## Your assignment
Please output the text lines from the data below as a numbered list, skipping any blank lines and leaving out the pictures.

[Saved data entries]
——————————
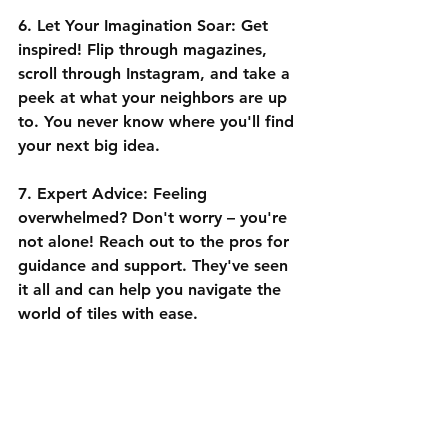
6. Let Your Imagination Soar:
 Get 
inspired! Flip through magazines, 
scroll through Instagram, and take a 
peek at what your neighbors are up 
to. You never know where you'll find 
your next big idea.
7. Expert Advice:
 Feeling 
overwhelmed? Don't worry – you're 
not alone! Reach out to the pros for 
guidance and support. They've seen 
it all and can help you navigate the 
world of tiles with ease.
——————————
## Answer space
1. 6. Let Your Imagination Soar:
2.  Get 
3. inspired! Flip through magazines, 
4. scroll through Instagram, and take a 
5. peek at what your neighbors are up 
6. to. You never know where you'll find 
7. your next big idea.
8. 7. Expert Advice:
9.  Feeling 
10. overwhelmed? Don't worry – you're 
11. not alone! Reach out to the pros for 
12. guidance and support. They've seen 
13. it all and can help you navigate the 
14. world of tiles with ease.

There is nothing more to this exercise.